» **GIVEN TEXT**
════

Little Debbie is an evil bitch who makes delicious snack cakes in the bowels of Hell and sends them to Earth as an effort to end me-and it’s totally working. Her equally evil friends include Mrs. Freshley and Sara Lee, who have also tempted me many a time.

Let’s be real; Little Debbie cakes are damn good. If you can’t admit to liking at least one of these little blessed by the Devil Diabetes bombs, we can’t hang. I don’t care which one it is (as long as it’s not those weird raisin pie things).

Christmas Tree Cakes are obviously special because you can only get them for about two months out of the year. Also, they come in several different varieties, including Red Velvet AND chocolate. My God, people. What’s not to love. Also, they are fresh as hell and every single one of them is just as good (if not better than the last).

I don’t know why I love these so much, besides the fact they are SO GOOD. Maybe it’s because they are only available for a limited time each year. Maybe it’s some weird comfort to deal with the stress of the holidays. Or maybe it’s because they are just good, I’m an adult, and can eat as many damn Christmas Tree Cakes as I want! I’m gonna go with that one because it’s probably the deep-seeded reason why I want to shove as many of these things down my word hole as I reasonably can.

Honestly, I don’t care why I like them. I just wanted to share my snack shame with the Internet in hopes of entertaining and perhaps finding a like-minded individual. Remember, you are not alone in your love for seasonal snack cakes.

════

» **DATASET RECORDS**
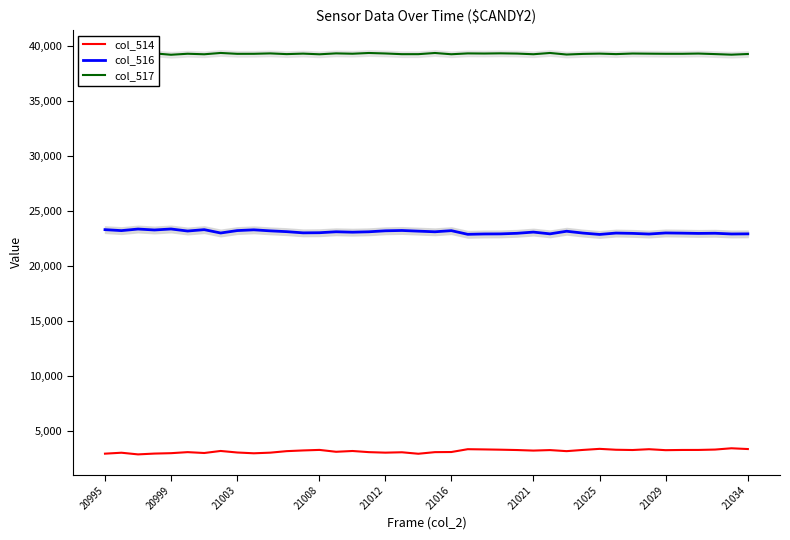

True or false: col_517 has a value of 69194 at 20995.

False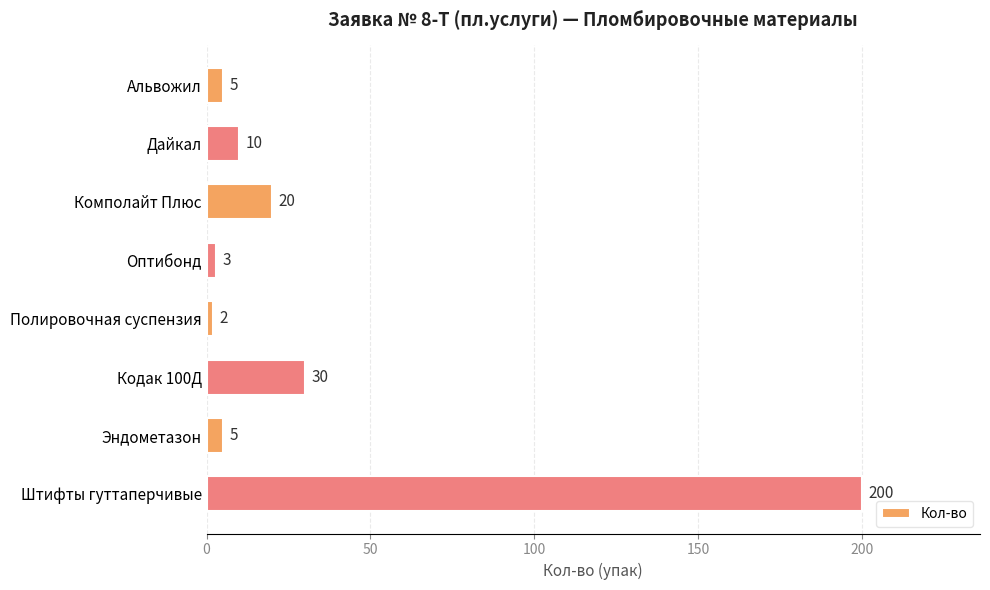

The chart shows a value of 20 at Комполайт Плюс. True or false?

True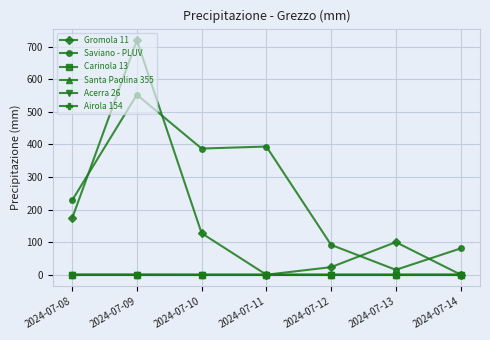

True or false: Carinola 13 has a value of 0.0 at 2024-07-08.

True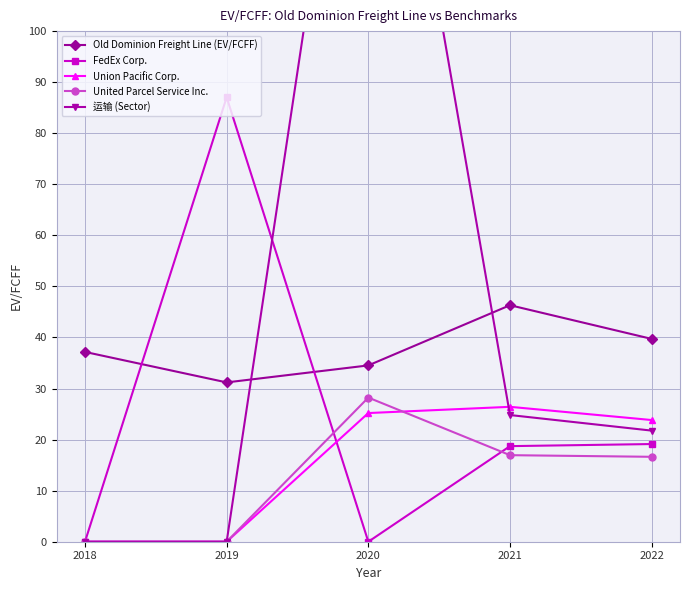

True or false: Union Pacific Corp. and FedEx Corp. intersect in this chart.

True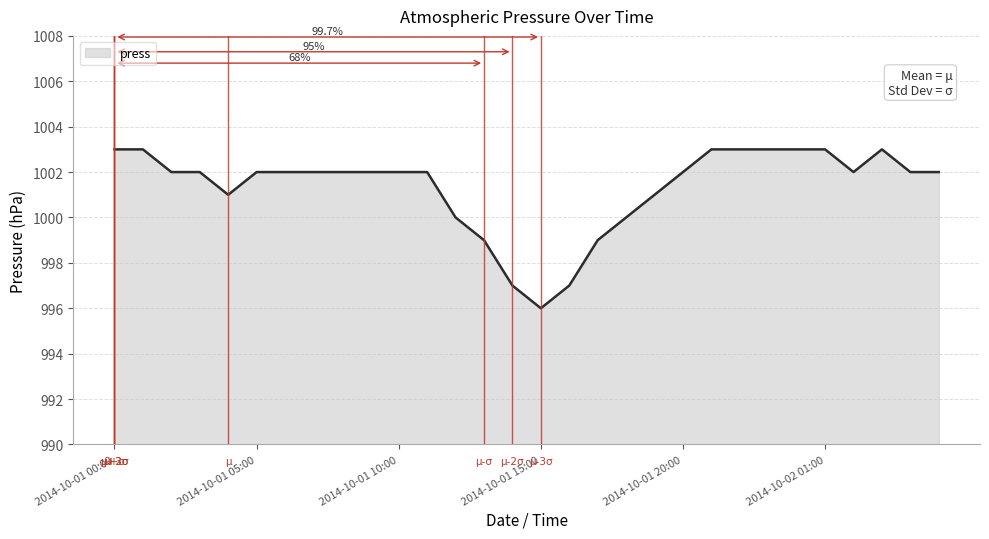

What is the minimum value shown in the chart?

996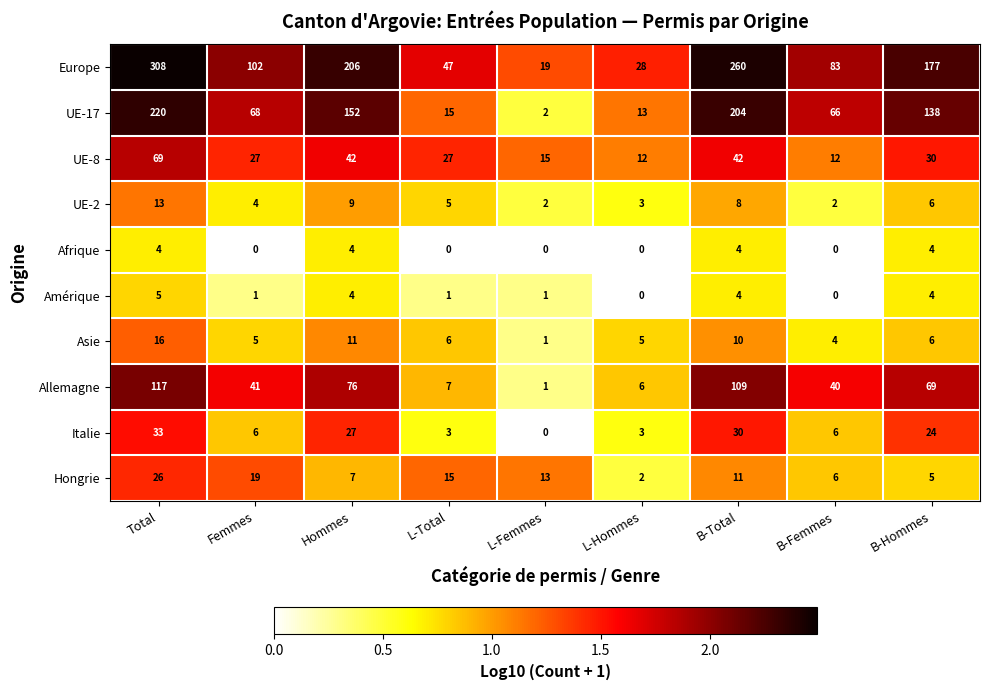

Where does the Asie series first go above 6?

Total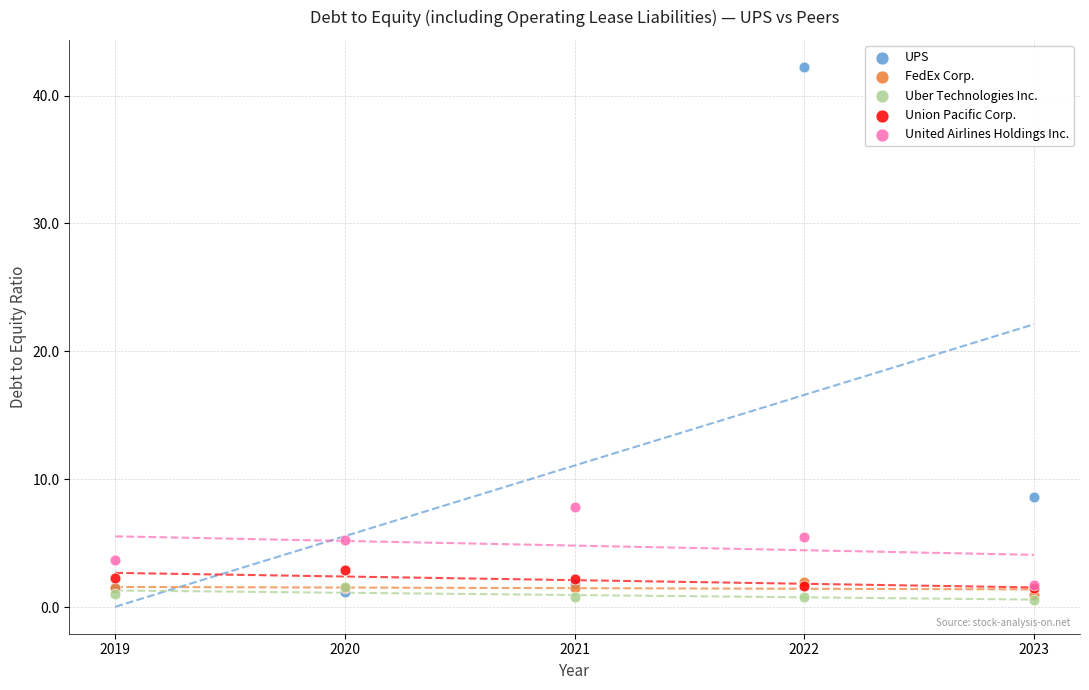

Which series has the largest Y range (max minus min)?

UPS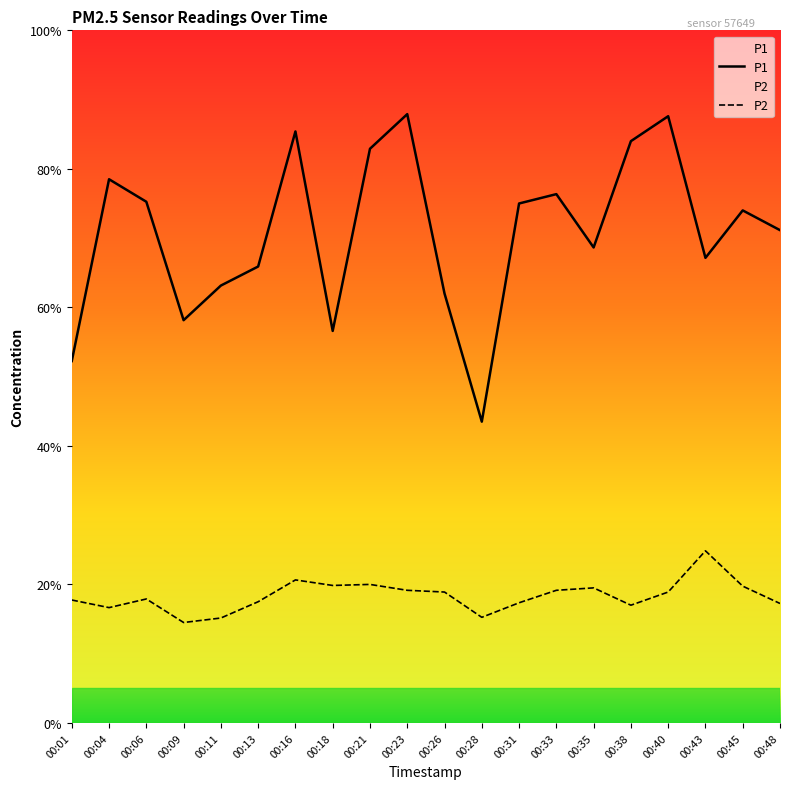

Where is P2 nearest to the value 3?

00:11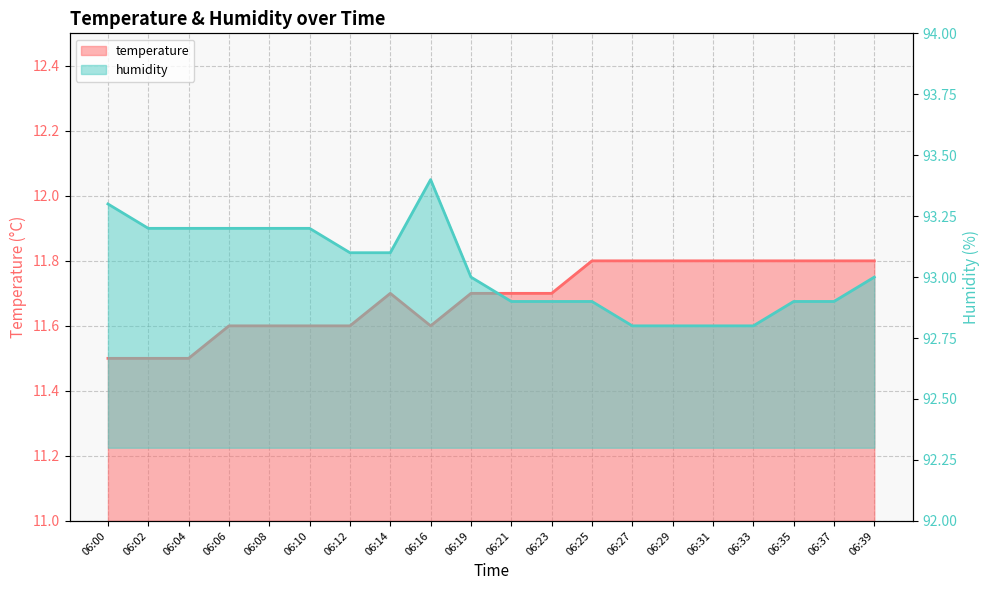

What is the highest value of the temperature series?

11.8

════

» **TASKS TO COMPLETE**
1. Update the snack cake post between "I don’t know" and "as I reasonably can.", inclusive, so that "seasonal treats" appears in place of "Christmas Tree Cakes".
2. In the snack cake post, condense the paragraph beginning "Christmas Tree Cakes are obviously special" into a single sentence that keeps its main facts.
3. List every snack cake maker that the snack cake post names as evil.
The lines are not needed for this work.

» **SOLVED TASKS**
1.
I don’t know why I love these so much, besides the fact they are SO GOOD. Maybe it’s because they are only available for a limited time each year. Maybe it’s some weird comfort to deal with the stress of the holidays. Or maybe it’s because they are just good, I’m an adult, and can eat as many damn seasonal treats as I want! I’m gonna go with that one because it’s probably the deep-seeded reason why I want to shove as many of these things down my word hole as I reasonably can.

2. Christmas Tree Cakes are special because they are available only about two months of the year, come in several varieties including Red Velvet and chocolate, and are fresh and consistently good.

3.
Little Debbie
Mrs. Freshley
Sara Lee